Will Lauber - Analyst
Okay. And my final question, I know Windset usually has most of their, I guess, capacity sold before they are building the facility. Do you have much capacity of the increase in Hanover? Is it already sold or have you been -- I guess losing business from national retailers because you haven't had the capacity on the East Coast. So you are only able to ship, say, west of the Mississippi or -- I guess what kind of sales are already sold or would be -- would have been sold in the past?
Molly Hemmeter - COO and CEO-elect
Sure. So we haven't lost any business because of that. And a lot -- there's two things going on with the Hanover expansion. The first thing is we are trying to kind of collaborate our customer service. So we are at overcapacity in Guad. We are stretching the limit. So we are going to be able to move some of that volume to the East Coast for our East Coast customers. So it is a win-win.
We will be able to serve our customers better and have better productivity in Guadalupe, California. So that is the first thing. The second thing is the salad production and we have -- we will be able to start producing some salads there for our East Coast customers. But it also allows for future growth.

-- Actions to take --
1/ List every distinct geographic name in the earnings call excerpt, including any shortened form, in the order each first appears.
2/ Retype the stretch of the earnings call excerpt from "Molly Hemmeter - COO" through "is a win-win.".
3/ Continue the earnings call excerpt from its final sentence.
The lines that follow are separate material and have no connection to the earnings call excerpt.

-- Records --
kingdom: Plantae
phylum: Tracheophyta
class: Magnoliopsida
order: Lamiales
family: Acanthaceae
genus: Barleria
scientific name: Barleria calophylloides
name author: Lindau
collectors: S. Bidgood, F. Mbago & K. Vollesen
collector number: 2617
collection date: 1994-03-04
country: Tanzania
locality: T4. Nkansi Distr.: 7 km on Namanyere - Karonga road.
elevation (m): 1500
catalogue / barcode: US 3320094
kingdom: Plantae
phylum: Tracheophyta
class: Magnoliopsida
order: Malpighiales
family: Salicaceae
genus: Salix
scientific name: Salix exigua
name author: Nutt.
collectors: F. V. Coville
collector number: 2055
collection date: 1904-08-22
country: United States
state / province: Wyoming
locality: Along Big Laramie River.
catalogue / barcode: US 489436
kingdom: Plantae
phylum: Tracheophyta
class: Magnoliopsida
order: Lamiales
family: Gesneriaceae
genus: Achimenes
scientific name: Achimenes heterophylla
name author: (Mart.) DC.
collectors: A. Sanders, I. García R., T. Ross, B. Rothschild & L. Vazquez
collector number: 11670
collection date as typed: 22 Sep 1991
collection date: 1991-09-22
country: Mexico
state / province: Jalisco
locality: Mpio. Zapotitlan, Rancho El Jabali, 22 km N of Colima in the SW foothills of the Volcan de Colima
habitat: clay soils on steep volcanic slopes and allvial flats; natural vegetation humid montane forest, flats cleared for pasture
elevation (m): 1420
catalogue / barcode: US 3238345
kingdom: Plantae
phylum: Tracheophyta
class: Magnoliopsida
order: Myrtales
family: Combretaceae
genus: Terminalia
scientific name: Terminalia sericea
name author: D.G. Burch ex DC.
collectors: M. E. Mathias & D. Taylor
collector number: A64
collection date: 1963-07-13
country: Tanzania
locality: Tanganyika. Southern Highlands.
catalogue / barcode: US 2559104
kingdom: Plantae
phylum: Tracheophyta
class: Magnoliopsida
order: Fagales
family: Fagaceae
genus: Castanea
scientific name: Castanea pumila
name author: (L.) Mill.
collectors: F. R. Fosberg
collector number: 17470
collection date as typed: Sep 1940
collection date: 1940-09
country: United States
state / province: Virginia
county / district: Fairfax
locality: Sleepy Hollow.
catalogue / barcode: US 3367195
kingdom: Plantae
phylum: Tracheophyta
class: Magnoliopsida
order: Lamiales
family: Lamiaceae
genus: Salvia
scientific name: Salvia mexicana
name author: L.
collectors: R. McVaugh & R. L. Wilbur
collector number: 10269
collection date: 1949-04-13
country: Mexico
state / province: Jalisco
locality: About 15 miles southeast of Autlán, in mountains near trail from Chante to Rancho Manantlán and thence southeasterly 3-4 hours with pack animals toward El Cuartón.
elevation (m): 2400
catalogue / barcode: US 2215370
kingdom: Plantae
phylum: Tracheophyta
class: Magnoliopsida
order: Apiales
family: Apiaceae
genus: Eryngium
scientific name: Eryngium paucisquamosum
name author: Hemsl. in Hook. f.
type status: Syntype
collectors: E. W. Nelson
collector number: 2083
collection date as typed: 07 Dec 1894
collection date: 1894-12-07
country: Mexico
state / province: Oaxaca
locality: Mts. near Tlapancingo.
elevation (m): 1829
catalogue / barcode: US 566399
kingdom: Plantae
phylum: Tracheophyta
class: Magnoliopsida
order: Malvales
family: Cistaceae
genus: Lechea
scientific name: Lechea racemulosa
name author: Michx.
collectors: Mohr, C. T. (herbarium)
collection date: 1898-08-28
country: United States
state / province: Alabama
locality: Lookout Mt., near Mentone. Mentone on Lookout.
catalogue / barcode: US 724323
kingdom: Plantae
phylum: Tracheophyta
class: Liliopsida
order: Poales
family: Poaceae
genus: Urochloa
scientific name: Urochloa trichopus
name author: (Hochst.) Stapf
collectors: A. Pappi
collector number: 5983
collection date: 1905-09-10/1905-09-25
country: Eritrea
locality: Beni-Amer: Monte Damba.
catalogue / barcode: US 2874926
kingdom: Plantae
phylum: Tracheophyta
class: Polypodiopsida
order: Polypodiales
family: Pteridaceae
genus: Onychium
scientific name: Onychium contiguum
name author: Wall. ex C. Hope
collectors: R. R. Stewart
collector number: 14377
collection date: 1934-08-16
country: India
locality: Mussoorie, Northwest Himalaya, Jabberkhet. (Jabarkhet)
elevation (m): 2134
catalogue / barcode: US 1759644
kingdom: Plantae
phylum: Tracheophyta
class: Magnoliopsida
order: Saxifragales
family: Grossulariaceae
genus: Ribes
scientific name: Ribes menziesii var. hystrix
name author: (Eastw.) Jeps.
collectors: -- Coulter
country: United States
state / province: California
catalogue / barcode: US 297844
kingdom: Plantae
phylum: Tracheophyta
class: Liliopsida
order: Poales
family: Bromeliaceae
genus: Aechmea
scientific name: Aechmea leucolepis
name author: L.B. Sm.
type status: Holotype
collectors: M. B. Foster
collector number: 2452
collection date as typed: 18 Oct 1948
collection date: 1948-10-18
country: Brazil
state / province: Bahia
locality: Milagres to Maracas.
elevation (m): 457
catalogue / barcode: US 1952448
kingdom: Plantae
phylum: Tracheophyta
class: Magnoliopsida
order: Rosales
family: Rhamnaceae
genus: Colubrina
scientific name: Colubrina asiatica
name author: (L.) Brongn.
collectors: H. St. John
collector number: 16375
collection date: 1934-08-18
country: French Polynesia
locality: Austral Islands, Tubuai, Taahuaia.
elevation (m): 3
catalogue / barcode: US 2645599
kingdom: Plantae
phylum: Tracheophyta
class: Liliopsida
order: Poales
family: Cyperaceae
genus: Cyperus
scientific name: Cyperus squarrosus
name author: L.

-- Results of the tasks --
1/ Hanover, East Coast, Mississippi, Guad, Guadalupe, California

2/
Molly Hemmeter - COO and CEO-elect
Sure. So we haven't lost any business because of that. And a lot -- there's two things going on with the Hanover expansion. The first thing is we are trying to kind of collaborate our customer service. So we are at overcapacity in Guad. We are stretching the limit. So we are going to be able to move some of that volume to the East Coast for our East Coast customers. So it is a win-win.

3/
So the answer is a little bit of both. It will take some existing volume, but it will also provide volume for future growth.
Will Lauber - Analyst
What percent capacity when it is completed would you think you would start off with in that Hanover facility?
Greg Skinner - CFO and VP-Admin.
Probably in that 60 -- 50%, 60% range. Because we are going to have plenty of room to add more lines. It is a lot cheaper to build out all at once and leave a good portion of it somewhat vacant than to have to come back in and add later.
Molly Hemmeter - COO and CEO-elect
Right. So we will have extra space to add salad lines as that volume grows. And I think you saw in our Q&A, we have the capacity -- we will have the capacity to add another $100 million to $150 million in revenue of salads.
Operator
Brent Rystrom, Feltl.
Brent Rystrom - Analyst
Real quick question that the last question caused me to think of. When are you going to open Hanover's expansion?
Molly Hemmeter - COO and CEO-elect
We are going to be opening it right in the beginning of calendar year 2016, but we will be staging bringing different product lines in capacity. So that will go for about through January through, let's say, April, we'll be gradually bringing different products online.
Brent Rystrom - Analyst
All right. And then one final question and then it is kind of a messy question from the perspective that it will be hard to answer. But obviously, we have a fairly high level likelihood of El Nino, which is expected to really start to impact us in the US here in the next couple of months and maybe run through January, February.
And then with a high powered El Nino, typically that is followed by a La Nina in the following summer. So historically, can you remind us how El Ninos might impact your winter sourcing -- calendar winter. And then how La Nina can impact your summer sourcing.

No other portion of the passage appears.